» Sobre a tarefa:
Reescreva o trecho do documento que começa com "O texto abaixo" e termina com "publicado primeiro lá.", trocando "amigo" por "colega".

» Documento:

O texto abaixo foi publicado na edição 193 (maio), do Rascunho. Agradeço ao meu amigo Rogério Pereira, meu primeiro editor, que há tantos anos acha que vale a pena publicar minhas impressões de leitura em seu prestigiado jornal. Só trago aqui, porque foi publicado primeiro lá.
Sobre a
gente que vive em palácios, pântanos e em uma casa azul de papel
Uma querida aluna anunciou ter
comprado a obra Frida Kahlo, de Nadia
Fink e ilustrada por Pitu Saá, coleção Antiprincesas
da editora Chirimbote (tradução de Sieni Maria Campos, 2015). Na capa, reparo:
“para meninas e meninos”. Há uns dois anos, também dei de presente à filha a
obra Frida de Jonah Winter, ilustrada
por Ana Juan (editada pela Cosacnaify, 2004), naquela mania de os pais já irem
apresentando as suas paixões às crianças indefesas. Se levei a filha à
exposição de fotos consagrada à pintora no MON, em Curitiba, em 2014? Claro e
duas vezes! Minha curiosidade pelo livro de Nadia Fink e Pitu Saá acendeu meu
desejo por nova investida junto à minha criança indefesa, mas não só... queria
entender o Antiprincesas. Na quarta
capa da obra, descubro que há uma série de Anti-heróis
e vejo Cortázar.
A coleção Antiprincesas tem uma espécie de manifesto na primeira página. Seleciono fragmentos: “Por que sempre
que nos falam de história, nos contam sobre mulheres e homens ‘importantes’ ”? O
manifesto pergunta se “importantes” são as princesas “bem vestidinhas” e
limpinhas; pergunta também se “importantes” seriam os “heróis e seus superpoderes”,
distantes “da gente”. Responde: por “importantes”, “estamos falando de quem se
sujou para crescer e se divertir, de quem não ficou esperando sentado e de quem
também usou poderes, mas outros", como a “coragem”. O manifesto termina
com o desejo de “contar histórias que merecem ser contadas”. Vejo muitos
equívocos nesse conjunto de declarações em que reconheço, porém, boas
intenções.

» Material fornecido:
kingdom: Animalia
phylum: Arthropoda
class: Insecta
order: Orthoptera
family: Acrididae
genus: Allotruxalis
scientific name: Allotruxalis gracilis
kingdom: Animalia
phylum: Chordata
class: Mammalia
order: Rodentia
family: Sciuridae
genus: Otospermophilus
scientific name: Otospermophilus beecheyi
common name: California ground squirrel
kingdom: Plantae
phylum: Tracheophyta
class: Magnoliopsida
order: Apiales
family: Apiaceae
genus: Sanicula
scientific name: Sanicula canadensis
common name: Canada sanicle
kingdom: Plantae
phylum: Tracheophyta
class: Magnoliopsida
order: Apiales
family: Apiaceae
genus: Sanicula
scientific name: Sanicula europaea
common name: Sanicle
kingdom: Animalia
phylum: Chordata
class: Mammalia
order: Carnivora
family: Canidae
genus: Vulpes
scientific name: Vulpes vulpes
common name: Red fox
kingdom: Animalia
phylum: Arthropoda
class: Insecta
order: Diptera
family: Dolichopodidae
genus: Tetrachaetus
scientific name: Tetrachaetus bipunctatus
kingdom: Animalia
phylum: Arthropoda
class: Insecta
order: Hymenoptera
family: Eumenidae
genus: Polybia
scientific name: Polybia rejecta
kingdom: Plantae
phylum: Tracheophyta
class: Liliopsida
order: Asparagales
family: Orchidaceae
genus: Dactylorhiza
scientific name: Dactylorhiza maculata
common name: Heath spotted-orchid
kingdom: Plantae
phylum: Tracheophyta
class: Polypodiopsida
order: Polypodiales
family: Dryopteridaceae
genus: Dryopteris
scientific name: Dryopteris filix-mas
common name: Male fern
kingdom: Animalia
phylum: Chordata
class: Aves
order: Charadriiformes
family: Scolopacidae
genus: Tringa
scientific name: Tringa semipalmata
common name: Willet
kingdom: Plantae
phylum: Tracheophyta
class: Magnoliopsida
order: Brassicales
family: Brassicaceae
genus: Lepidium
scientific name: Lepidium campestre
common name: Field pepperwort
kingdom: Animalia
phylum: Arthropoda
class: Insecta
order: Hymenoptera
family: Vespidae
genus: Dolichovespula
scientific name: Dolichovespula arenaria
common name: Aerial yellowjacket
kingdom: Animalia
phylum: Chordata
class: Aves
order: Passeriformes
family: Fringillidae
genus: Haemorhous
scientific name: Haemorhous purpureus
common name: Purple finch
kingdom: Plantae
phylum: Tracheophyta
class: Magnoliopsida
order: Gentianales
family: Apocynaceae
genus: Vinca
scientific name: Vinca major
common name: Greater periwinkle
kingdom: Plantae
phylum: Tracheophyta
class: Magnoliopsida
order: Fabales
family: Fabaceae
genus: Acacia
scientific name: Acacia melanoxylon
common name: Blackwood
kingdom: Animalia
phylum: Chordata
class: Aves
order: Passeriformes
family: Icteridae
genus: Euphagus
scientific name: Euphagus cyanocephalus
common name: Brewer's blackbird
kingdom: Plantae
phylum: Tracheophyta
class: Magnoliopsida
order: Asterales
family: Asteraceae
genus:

» Resultado da tarefa:
O texto abaixo foi publicado na edição 193 (maio), do Rascunho. Agradeço ao meu colega Rogério Pereira, meu primeiro editor, que há tantos anos acha que vale a pena publicar minhas impressões de leitura em seu prestigiado jornal. Só trago aqui, porque foi publicado primeiro lá.